:: EXERCISE OBJECTIVE ::
Transcribe the data as written, minus images.

___ RECORD EXCERPTS ___

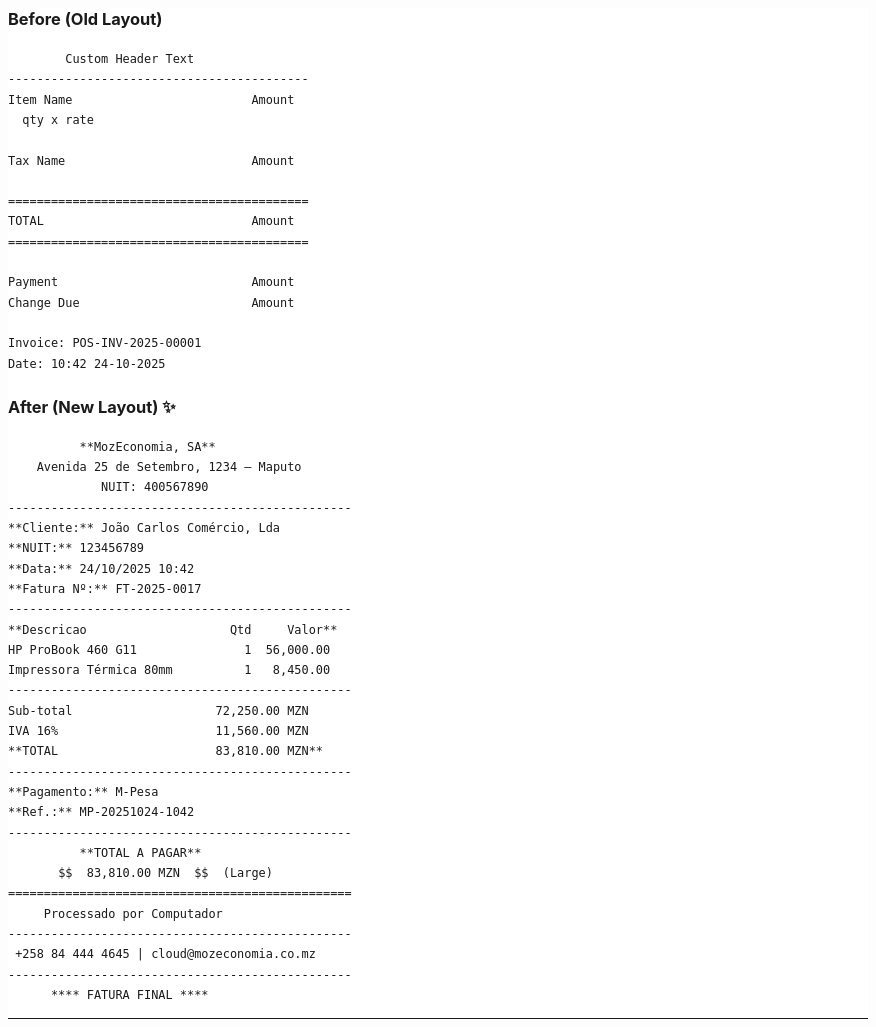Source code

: ### Before (Old Layout)
```
        Custom Header Text
------------------------------------------
Item Name                         Amount
  qty x rate

Tax Name                          Amount

==========================================
TOTAL                             Amount
==========================================

Payment                           Amount
Change Due                        Amount

Invoice: POS-INV-2025-00001
Date: 10:42 24-10-2025
```

### After (New Layout) ✨
```
          **MozEconomia, SA**
    Avenida 25 de Setembro, 1234 — Maputo
             NUIT: 400567890
------------------------------------------------
**Cliente:** João Carlos Comércio, Lda
**NUIT:** 123456789
**Data:** 24/10/2025 10:42
**Fatura Nº:** FT-2025-0017
------------------------------------------------
**Descricao                    Qtd     Valor**
HP ProBook 460 G11               1  56,000.00
Impressora Térmica 80mm          1   8,450.00
------------------------------------------------
Sub-total                    72,250.00 MZN
IVA 16%                      11,560.00 MZN
**TOTAL                      83,810.00 MZN**
------------------------------------------------
**Pagamento:** M-Pesa
**Ref.:** MP-20251024-1042
------------------------------------------------
          **TOTAL A PAGAR**
       $$  83,810.00 MZN  $$  (Large)
================================================
     Processado por Computador
------------------------------------------------
 +258 84 444 4645 | cloud@mozeconomia.co.mz
------------------------------------------------
      **** FATURA FINAL ****
```

---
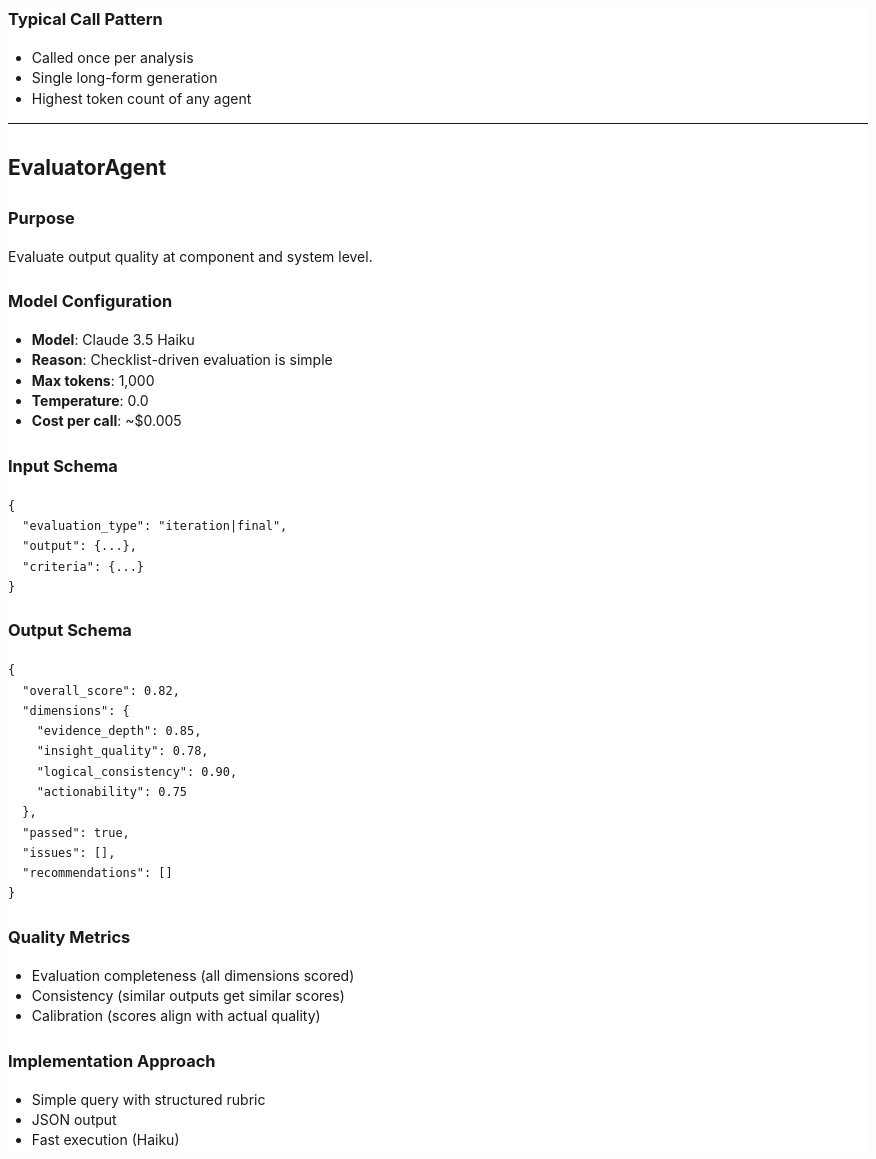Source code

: ### Typical Call Pattern
- Called once per analysis
- Single long-form generation
- Highest token count of any agent

---

## EvaluatorAgent

### Purpose
Evaluate output quality at component and system level.

### Model Configuration
- **Model**: Claude 3.5 Haiku
- **Reason**: Checklist-driven evaluation is simple
- **Max tokens**: 1,000
- **Temperature**: 0.0
- **Cost per call**: ~$0.005

### Input Schema
```
{
  "evaluation_type": "iteration|final",
  "output": {...},
  "criteria": {...}
}
```

### Output Schema
```
{
  "overall_score": 0.82,
  "dimensions": {
    "evidence_depth": 0.85,
    "insight_quality": 0.78,
    "logical_consistency": 0.90,
    "actionability": 0.75
  },
  "passed": true,
  "issues": [],
  "recommendations": []
}
```

### Quality Metrics
- Evaluation completeness (all dimensions scored)
- Consistency (similar outputs get similar scores)
- Calibration (scores align with actual quality)

### Implementation Approach
- Simple query with structured rubric
- JSON output
- Fast execution (Haiku)
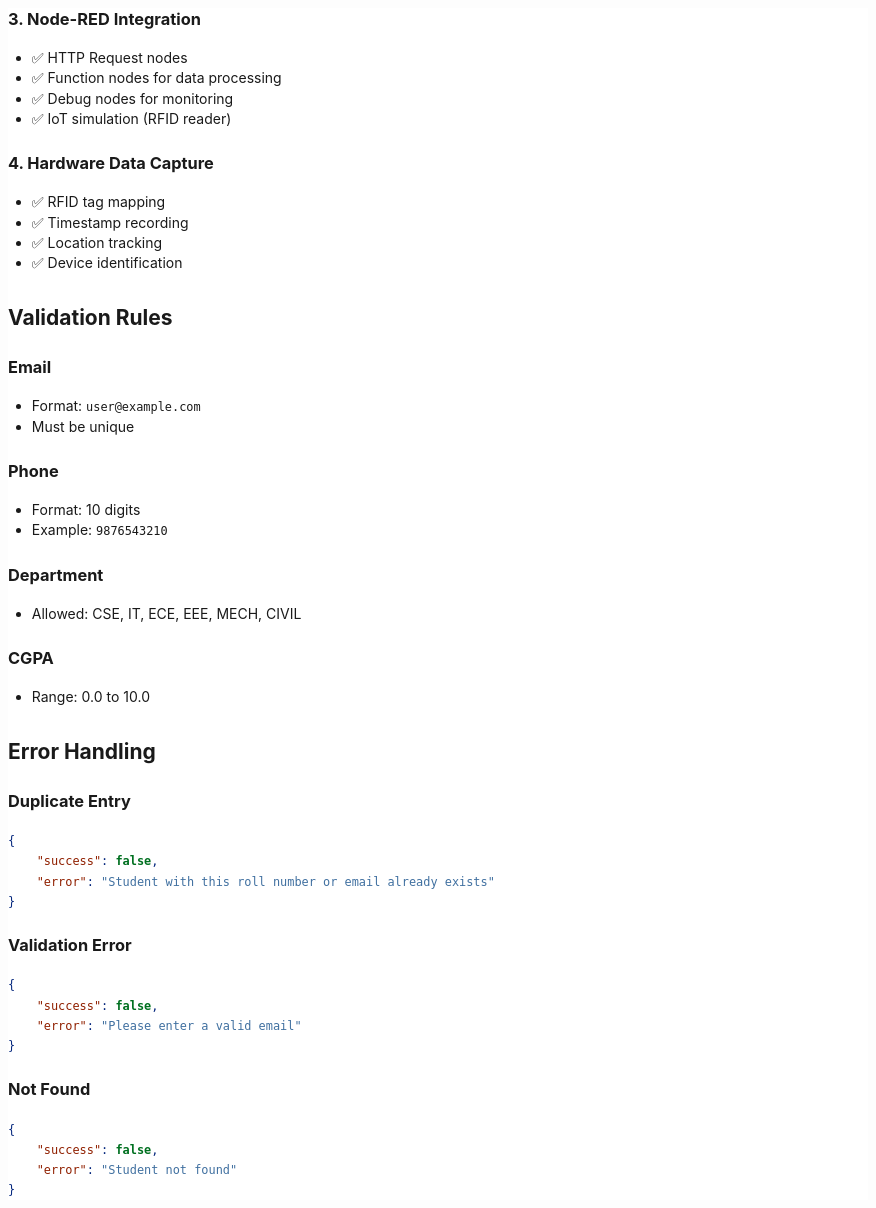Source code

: ### 3. Node-RED Integration
- ✅ HTTP Request nodes
- ✅ Function nodes for data processing
- ✅ Debug nodes for monitoring
- ✅ IoT simulation (RFID reader)

### 4. Hardware Data Capture
- ✅ RFID tag mapping
- ✅ Timestamp recording
- ✅ Location tracking
- ✅ Device identification

## Validation Rules

### Email
- Format: `user@example.com`
- Must be unique

### Phone
- Format: 10 digits
- Example: `9876543210`

### Department
- Allowed: CSE, IT, ECE, EEE, MECH, CIVIL

### CGPA
- Range: 0.0 to 10.0

## Error Handling

### Duplicate Entry
```json
{
    "success": false,
    "error": "Student with this roll number or email already exists"
}
```

### Validation Error
```json
{
    "success": false,
    "error": "Please enter a valid email"
}
```

### Not Found
```json
{
    "success": false,
    "error": "Student not found"
}
```
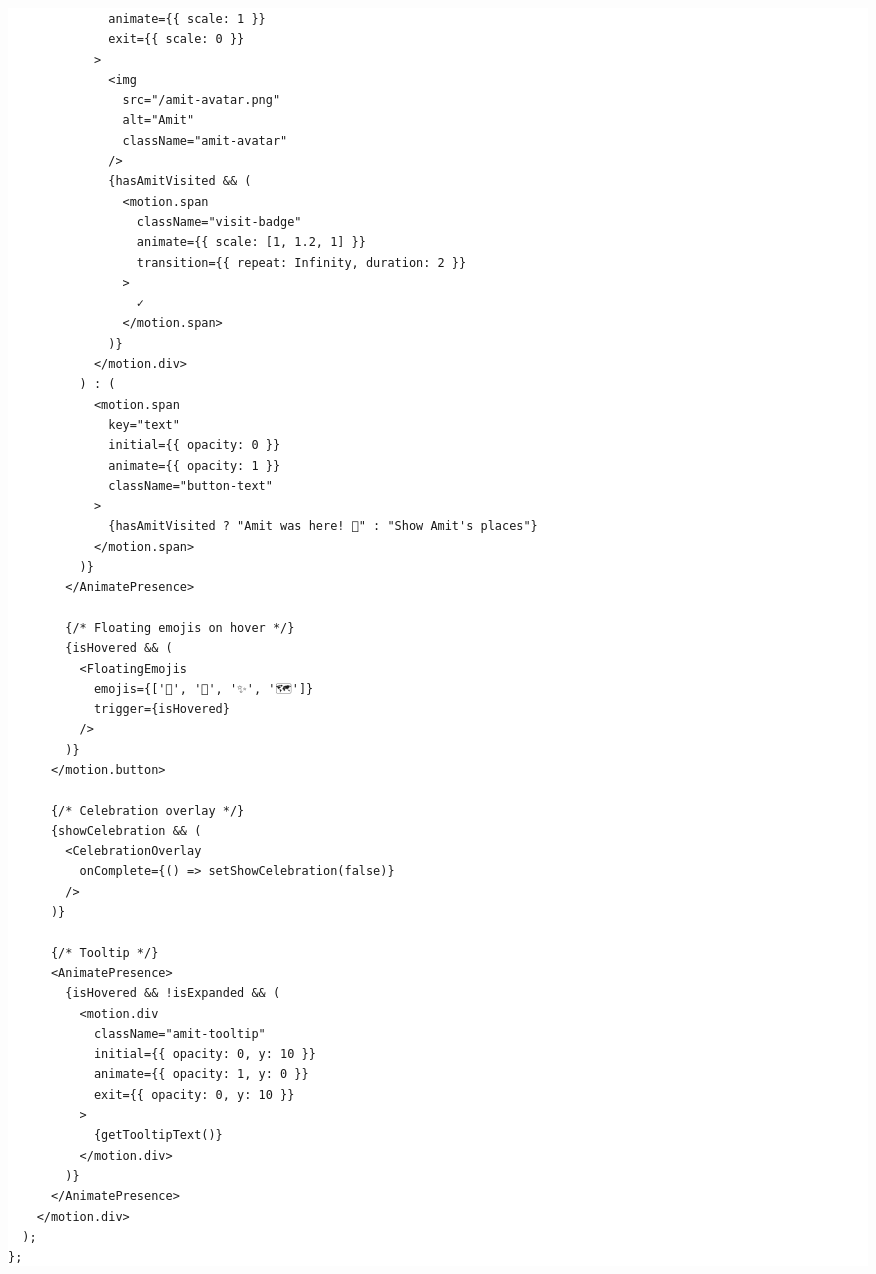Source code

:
 ```tsx
              animate={{ scale: 1 }}
              exit={{ scale: 0 }}
            >
              <img 
                src="/amit-avatar.png" 
                alt="Amit"
                className="amit-avatar"
              />
              {hasAmitVisited && (
                <motion.span 
                  className="visit-badge"
                  animate={{ scale: [1, 1.2, 1] }}
                  transition={{ repeat: Infinity, duration: 2 }}
                >
                  ✓
                </motion.span>
              )}
            </motion.div>
          ) : (
            <motion.span
              key="text"
              initial={{ opacity: 0 }}
              animate={{ opacity: 1 }}
              className="button-text"
            >
              {hasAmitVisited ? "Amit was here! 🎉" : "Show Amit's places"}
            </motion.span>
          )}
        </AnimatePresence>
        
        {/* Floating emojis on hover */}
        {isHovered && (
          <FloatingEmojis 
            emojis={['🚶', '📸', '✨', '🗺️']}
            trigger={isHovered}
          />
        )}
      </motion.button>
      
      {/* Celebration overlay */}
      {showCelebration && (
        <CelebrationOverlay 
          onComplete={() => setShowCelebration(false)}
        />
      )}
      
      {/* Tooltip */}
      <AnimatePresence>
        {isHovered && !isExpanded && (
          <motion.div
            className="amit-tooltip"
            initial={{ opacity: 0, y: 10 }}
            animate={{ opacity: 1, y: 0 }}
            exit={{ opacity: 0, y: 10 }}
          >
            {getTooltipText()}
          </motion.div>
        )}
      </AnimatePresence>
    </motion.div>
  );
};
```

___

:: ANSWER TO THE EXERCISE ::
Source code

: ### Before (Old Layout)
```
        Custom Header Text
------------------------------------------
Item Name                         Amount
  qty x rate

Tax Name                          Amount

==========================================
TOTAL                             Amount
==========================================

Payment                           Amount
Change Due                        Amount

Invoice: POS-INV-2025-00001
Date: 10:42 24-10-2025
```

### After (New Layout) ✨
```
          **MozEconomia, SA**
    Avenida 25 de Setembro, 1234 — Maputo
             NUIT: 400567890
------------------------------------------------
**Cliente:** João Carlos Comércio, Lda
**NUIT:** 123456789
**Data:** 24/10/2025 10:42
**Fatura Nº:** FT-2025-0017
------------------------------------------------
**Descricao                    Qtd     Valor**
HP ProBook 460 G11               1  56,000.00
Impressora Térmica 80mm          1   8,450.00
------------------------------------------------
Sub-total                    72,250.00 MZN
IVA 16%                      11,560.00 MZN
**TOTAL                      83,810.00 MZN**
------------------------------------------------
**Pagamento:** M-Pesa
**Ref.:** MP-20251024-1042
------------------------------------------------
          **TOTAL A PAGAR**
       $$  83,810.00 MZN  $$  (Large)
================================================
     Processado por Computador
------------------------------------------------
 +258 84 444 4645 | cloud@mozeconomia.co.mz
------------------------------------------------
      **** FATURA FINAL ****
```

---
Source code

: ### Typical Call Pattern
- Called once per analysis
- Single long-form generation
- Highest token count of any agent

---

## EvaluatorAgent

### Purpose
Evaluate output quality at component and system level.

### Model Configuration
- **Model**: Claude 3.5 Haiku
- **Reason**: Checklist-driven evaluation is simple
- **Max tokens**: 1,000
- **Temperature**: 0.0
- **Cost per call**: ~$0.005

### Input Schema
```
{
  "evaluation_type": "iteration|final",
  "output": {...},
  "criteria": {...}
}
```

### Output Schema
```
{
  "overall_score": 0.82,
  "dimensions": {
    "evidence_depth": 0.85,
    "insight_quality": 0.78,
    "logical_consistency": 0.90,
    "actionability": 0.75
  },
  "passed": true,
  "issues": [],
  "recommendations": []
}
```

### Quality Metrics
- Evaluation completeness (all dimensions scored)
- Consistency (similar outputs get similar scores)
- Calibration (scores align with actual quality)

### Implementation Approach
- Simple query with structured rubric
- JSON output
- Fast execution (Haiku)
Source code

: ### 3. Node-RED Integration
- ✅ HTTP Request nodes
- ✅ Function nodes for data processing
- ✅ Debug nodes for monitoring
- ✅ IoT simulation (RFID reader)

### 4. Hardware Data Capture
- ✅ RFID tag mapping
- ✅ Timestamp recording
- ✅ Location tracking
- ✅ Device identification

## Validation Rules

### Email
- Format: `user@example.com`
- Must be unique

### Phone
- Format: 10 digits
- Example: `9876543210`

### Department
- Allowed: CSE, IT, ECE, EEE, MECH, CIVIL

### CGPA
- Range: 0.0 to 10.0

## Error Handling

### Duplicate Entry
```json
{
    "success": false,
    "error": "Student with this roll number or email already exists"
}
```

### Validation Error
```json
{
    "success": false,
    "error": "Please enter a valid email"
}
```

### Not Found
```json
{
    "success": false,
    "error": "Student not found"
}
```
Source code

:
 ```tsx
              animate={{ scale: 1 }}
              exit={{ scale: 0 }}
            >
              <img 
                src="/amit-avatar.png" 
                alt="Amit"
                className="amit-avatar"
              />
              {hasAmitVisited && (
                <motion.span 
                  className="visit-badge"
                  animate={{ scale: [1, 1.2, 1] }}
                  transition={{ repeat: Infinity, duration: 2 }}
                >
                  ✓
                </motion.span>
              )}
            </motion.div>
          ) : (
            <motion.span
              key="text"
              initial={{ opacity: 0 }}
              animate={{ opacity: 1 }}
              className="button-text"
            >
              {hasAmitVisited ? "Amit was here! 🎉" : "Show Amit's places"}
            </motion.span>
          )}
        </AnimatePresence>
        
        {/* Floating emojis on hover */}
        {isHovered && (
          <FloatingEmojis 
            emojis={['🚶', '📸', '✨', '🗺️']}
            trigger={isHovered}
          />
        )}
      </motion.button>
      
      {/* Celebration overlay */}
      {showCelebration && (
        <CelebrationOverlay 
          onComplete={() => setShowCelebration(false)}
        />
      )}
      
      {/* Tooltip */}
      <AnimatePresence>
        {isHovered && !isExpanded && (
          <motion.div
            className="amit-tooltip"
            initial={{ opacity: 0, y: 10 }}
            animate={{ opacity: 1, y: 0 }}
            exit={{ opacity: 0, y: 10 }}
          >
            {getTooltipText()}
          </motion.div>
        )}
      </AnimatePresence>
    </motion.div>
  );
};
```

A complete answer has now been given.